## EXERCISE DESCRIPTION
Which of the lines below holds the string "momento"? Copy every line that does.
THE INPUT below:
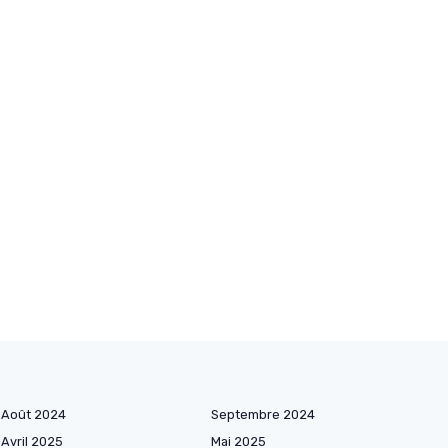
Août 2024
Septembre 2024
Avril 2025
Mai 2025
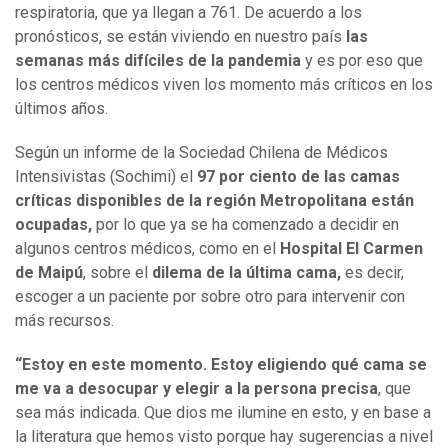
respiratoria, que ya llegan a 761. De acuerdo a los
pronósticos, se están viviendo en nuestro país
las
semanas más difíciles de la pandemia
y es por eso que
los centros médicos viven los momento más críticos en los
últimos años.
Según un informe de la Sociedad Chilena de Médicos
Intensivistas (Sochimi) el
97 por ciento de las camas
críticas disponibles de la región Metropolitana están
ocupadas,
por lo que ya se ha comenzado a decidir en
algunos centros médicos, como en el
Hospital El Carmen
de Maipú
, sobre el
dilema de la última cama,
es decir,
escoger a un paciente por sobre otro para intervenir con
más recursos.
“Estoy en este momento. Estoy eligiendo qué cama se
me va a desocupar y elegir a la persona precisa
, que
sea más indicada. Que dios me ilumine en esto, y en base a
la literatura que hemos visto porque hay sugerencias a nivel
End of THE INPUT.
## TASK RESPONSE
los centros médicos viven los momento más críticos en los
“Estoy en este momento. Estoy eligiendo qué cama se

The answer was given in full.